Si Mme Le Pen est élue présidente de la République, je servirai donc Mme Le Pen et son gouvernement, comme j’ai servi tous les gouvernements qui se sont succédés depuis trente ans. Je continuerai de servir la France et le peuple français de manière loyale, en tâchant, comme je l’ai toujours fait, d’éclairer au mieux nos ministres sur la situation internationale afin qu’ils ne méconnaissent rien de la complexité des dossiers sur la table et, qu’ainsi, ils puissent ajuster le plus finement possible leur vision, voire même en changer sur certains points, avant de prendre leurs décisions.

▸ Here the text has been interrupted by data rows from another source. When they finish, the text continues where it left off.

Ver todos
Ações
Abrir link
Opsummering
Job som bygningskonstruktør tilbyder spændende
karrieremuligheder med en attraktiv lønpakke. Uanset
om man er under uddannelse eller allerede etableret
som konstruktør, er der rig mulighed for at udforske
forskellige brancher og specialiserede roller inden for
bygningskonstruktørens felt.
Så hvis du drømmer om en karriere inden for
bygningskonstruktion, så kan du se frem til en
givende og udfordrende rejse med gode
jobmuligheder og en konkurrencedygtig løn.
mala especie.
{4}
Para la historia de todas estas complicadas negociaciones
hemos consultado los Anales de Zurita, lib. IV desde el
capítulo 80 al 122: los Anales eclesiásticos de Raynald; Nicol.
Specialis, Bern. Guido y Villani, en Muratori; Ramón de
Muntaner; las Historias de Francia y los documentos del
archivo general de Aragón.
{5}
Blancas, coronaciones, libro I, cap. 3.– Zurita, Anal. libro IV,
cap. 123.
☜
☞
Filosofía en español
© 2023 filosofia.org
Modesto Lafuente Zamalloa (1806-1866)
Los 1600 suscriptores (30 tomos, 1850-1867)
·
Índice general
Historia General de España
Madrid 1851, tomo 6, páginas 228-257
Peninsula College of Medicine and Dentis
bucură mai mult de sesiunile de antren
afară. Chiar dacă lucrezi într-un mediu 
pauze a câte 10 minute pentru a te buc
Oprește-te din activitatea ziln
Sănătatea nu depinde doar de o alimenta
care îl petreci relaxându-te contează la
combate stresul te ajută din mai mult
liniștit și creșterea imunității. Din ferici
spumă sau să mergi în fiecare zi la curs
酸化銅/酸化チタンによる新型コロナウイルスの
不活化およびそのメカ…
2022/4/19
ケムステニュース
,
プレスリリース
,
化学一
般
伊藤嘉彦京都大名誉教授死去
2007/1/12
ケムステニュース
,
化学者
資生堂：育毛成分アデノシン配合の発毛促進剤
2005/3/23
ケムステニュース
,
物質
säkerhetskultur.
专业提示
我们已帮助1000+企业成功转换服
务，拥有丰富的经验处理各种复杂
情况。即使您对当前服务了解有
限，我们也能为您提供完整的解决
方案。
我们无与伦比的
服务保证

Je dirai même que nous avons encore plus de raisons de rester à notre poste en cas de victoire de Le Pen. Nous voulons éviter les excès du programme du Front national ? Pour cela, il nous faudra être présents. Souligner la portée des enjeux, proposer des compromis intelligents, chercher à comprendre et en retour à faire admettre des réalités que la candidate ne voit peut-être pas mais auxquelles la Présidente serait confrontée. En somme, il nous faudra jouer notre rôle de grand serviteur de l’Etat, de mandarin éclairé auprès du nouveau roi. Un rôle absolument crucial dans une période de grand changement. Si Mme Le Pen gagne la présidentielle, la France et les Français auront encore plus besoin de nous, fidèles au poste. Ce n’est donc pas le moment, chers collègues, de se tromper de posture et d’époque, mais bien au contraire de rassurer tout le monde et de montrer que nous serons toujours là pour préserver le bon fonctionnement de l’Etat, le maintenir droit et solide, dans le respect des principes républicains autant que du vote démocratique de nos concitoyens. Une noble mission pour de hauts fonctionnaires en vérité.